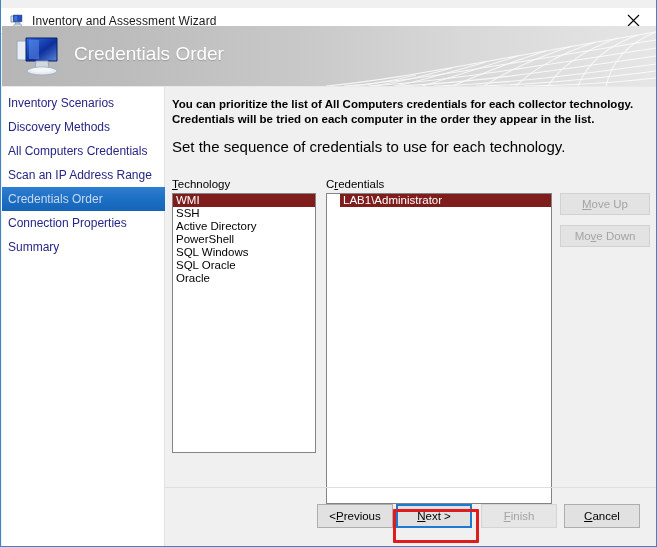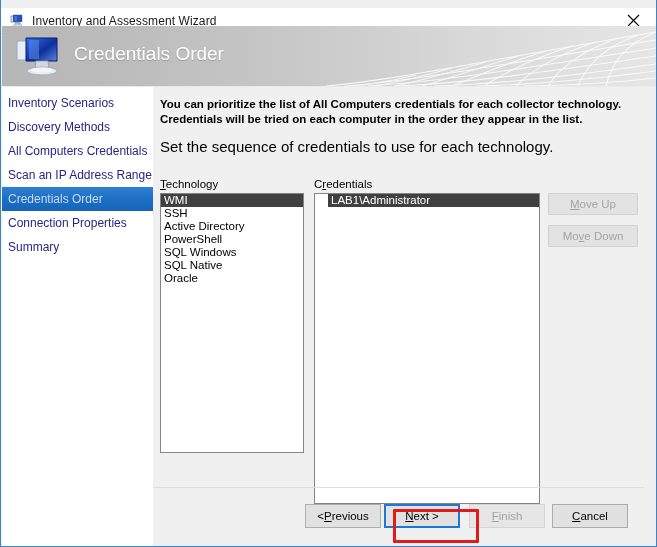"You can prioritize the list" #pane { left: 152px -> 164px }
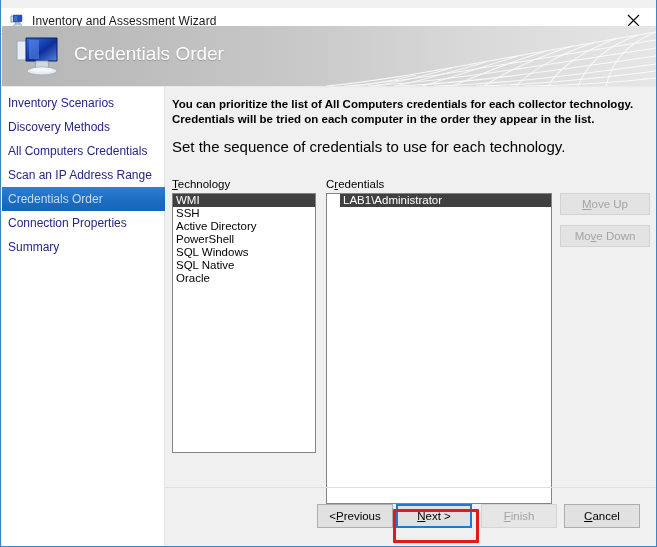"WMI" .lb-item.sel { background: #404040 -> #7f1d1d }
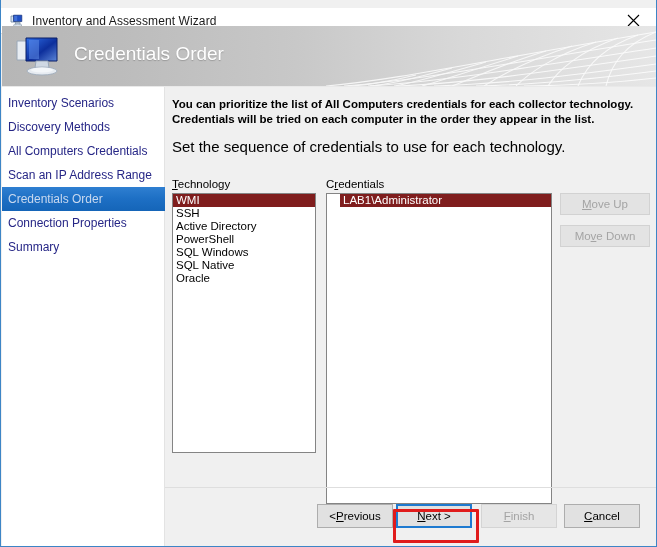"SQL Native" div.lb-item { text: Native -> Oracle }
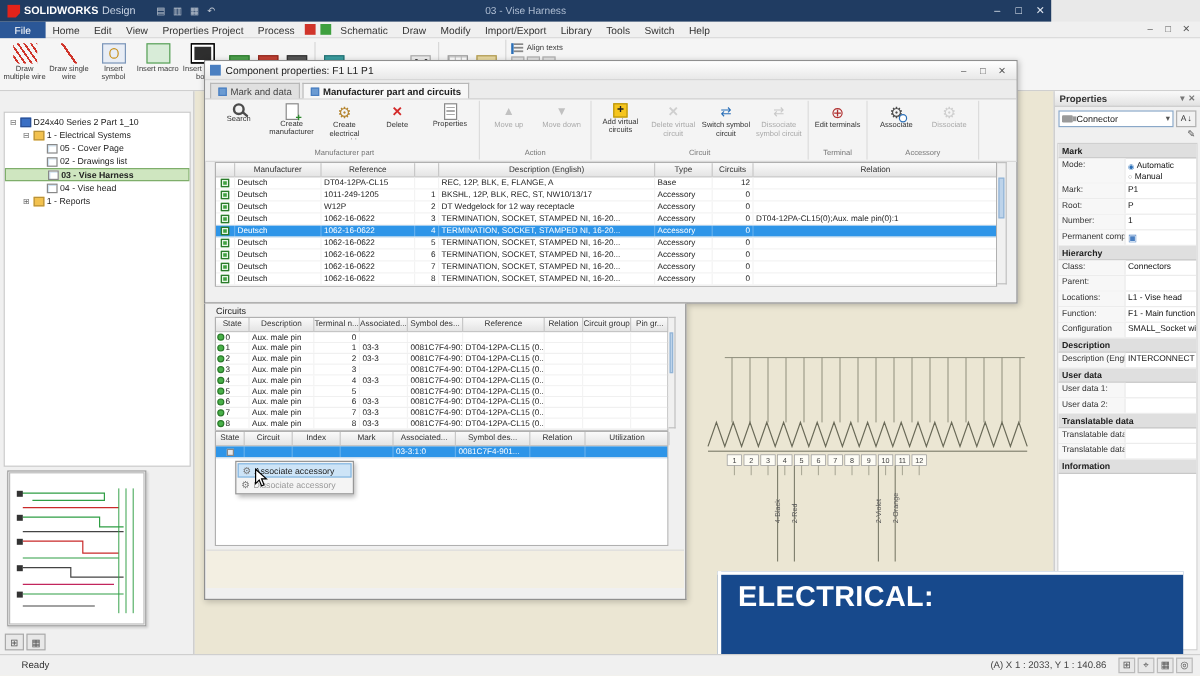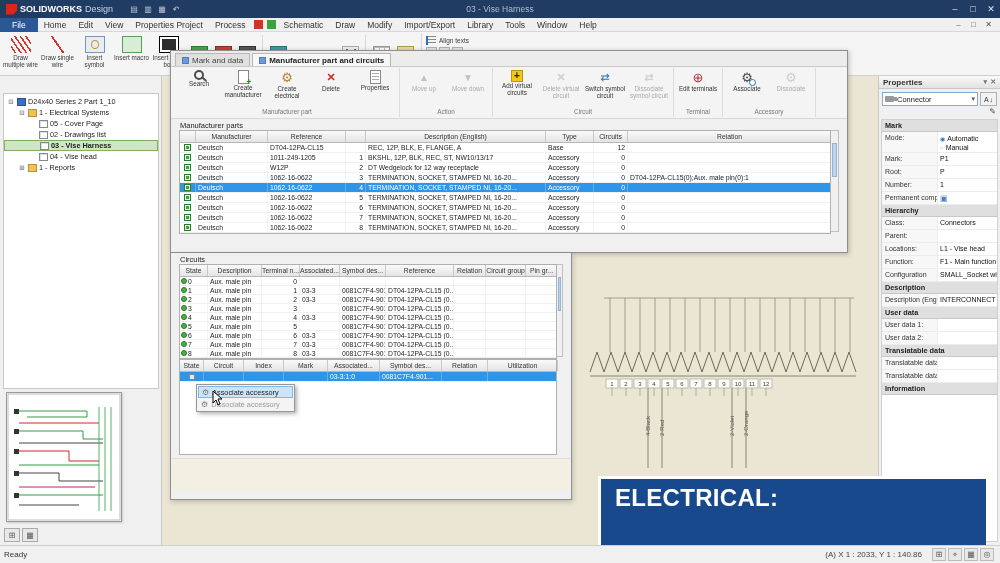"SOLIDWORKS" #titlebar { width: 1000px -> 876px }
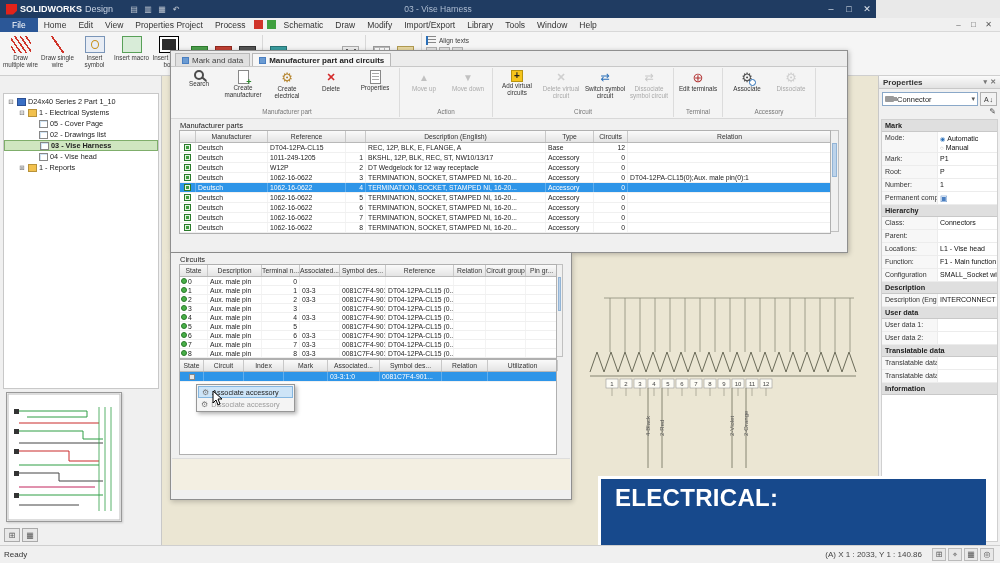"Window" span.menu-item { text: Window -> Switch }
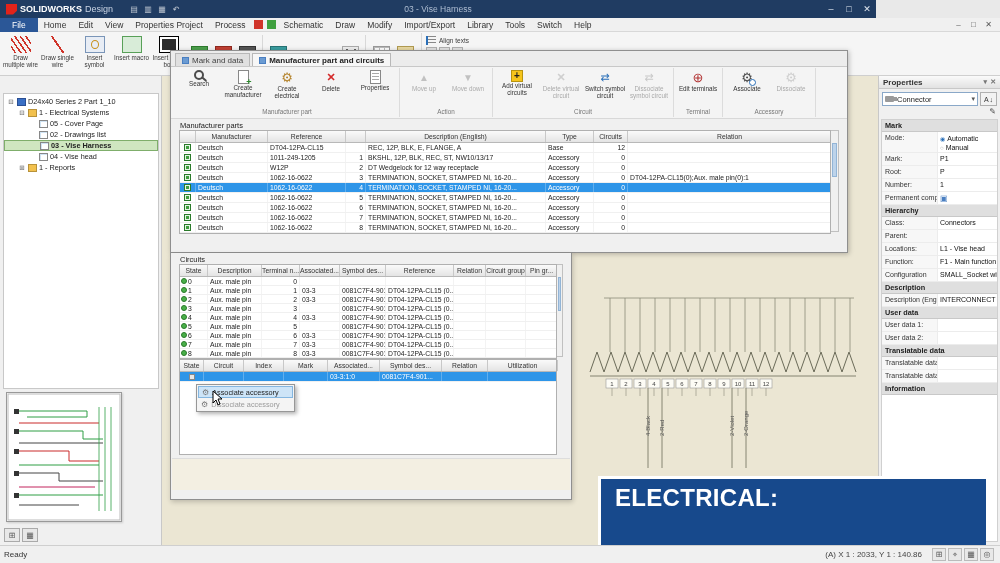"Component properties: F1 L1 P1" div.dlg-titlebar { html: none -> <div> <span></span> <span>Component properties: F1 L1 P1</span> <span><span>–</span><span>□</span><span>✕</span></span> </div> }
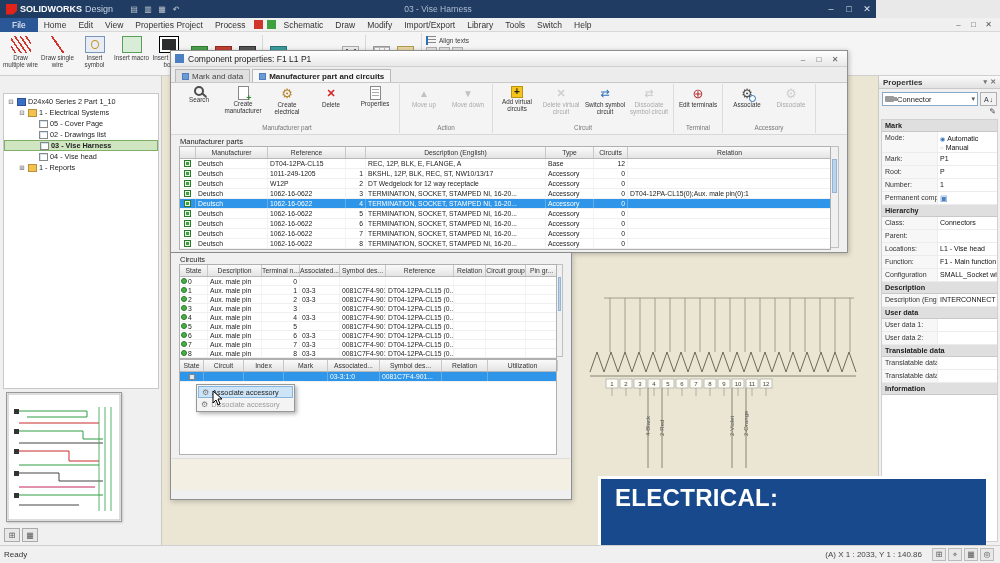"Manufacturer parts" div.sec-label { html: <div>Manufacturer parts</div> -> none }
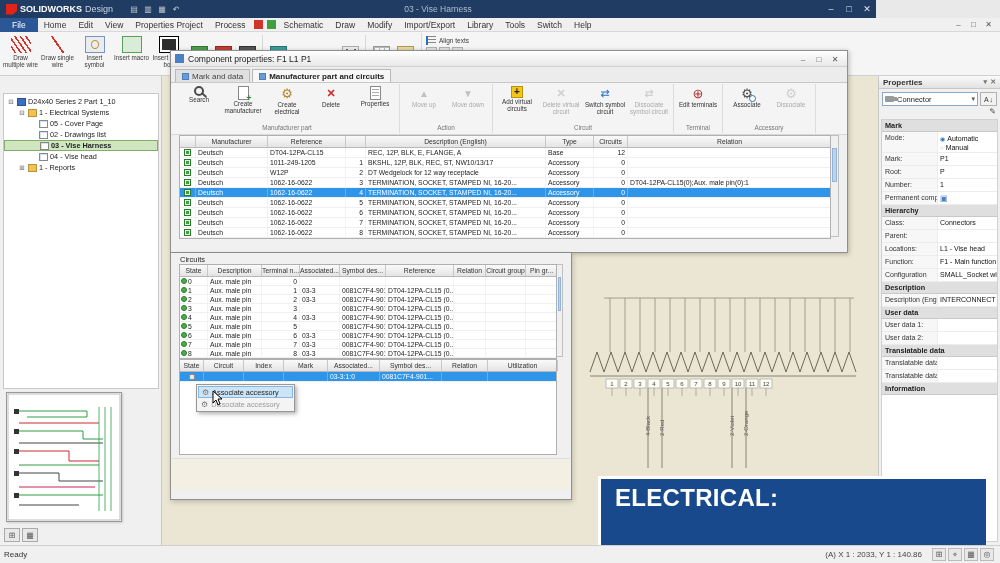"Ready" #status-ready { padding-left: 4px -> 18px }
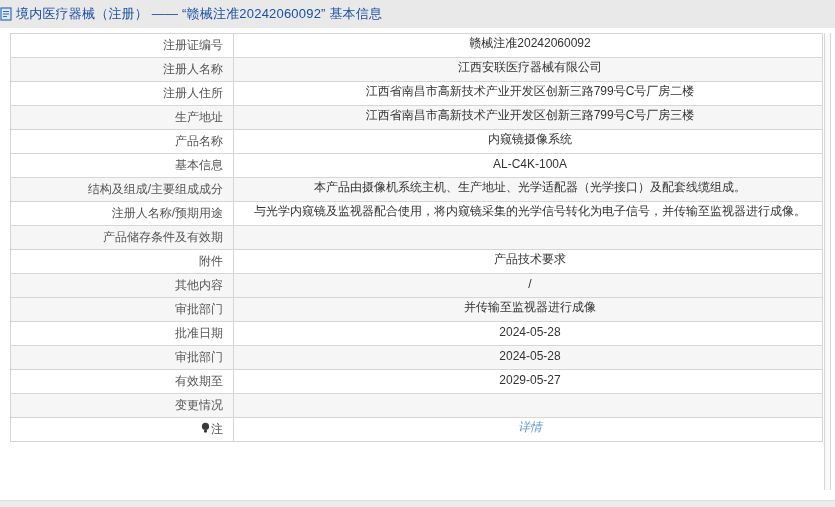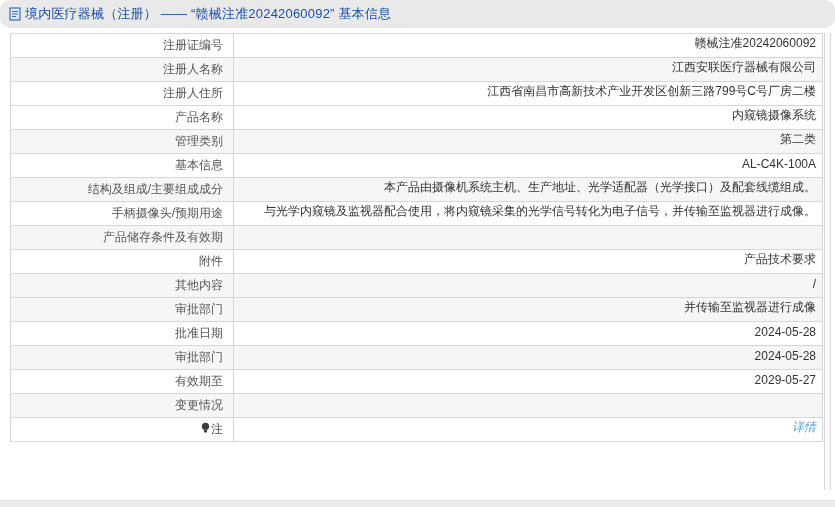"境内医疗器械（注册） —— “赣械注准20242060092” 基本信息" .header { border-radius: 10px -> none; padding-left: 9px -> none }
* * *
WHAT IS BEING ASKED - Could you repeat every entry above exactly, with each picture omitted?

ANSWER TO THIS EXERCISE -
"You can prioritize the list" #pane { left: 152px -> 164px }
"WMI" .lb-item.sel { background: #404040 -> #7f1d1d }
"SQL Native" div.lb-item { text: Native -> Oracle }
"SOLIDWORKS" #titlebar { width: 1000px -> 876px }
"Window" span.menu-item { text: Window -> Switch }
"Component properties: F1 L1 P1" div.dlg-titlebar { html: none -> <div> <span></span> <span>Component properties: F1 L1 P1</span> <span><span>–</span><span>□</span><span>✕</span></span> </div> }
"Manufacturer parts" div.sec-label { html: <div>Manufacturer parts</div> -> none }
"Ready" #status-ready { padding-left: 4px -> 18px }
"境内医疗器械（注册） —— “赣械注准20242060092” 基本信息" .header { border-radius: 10px -> none; padding-left: 9px -> none }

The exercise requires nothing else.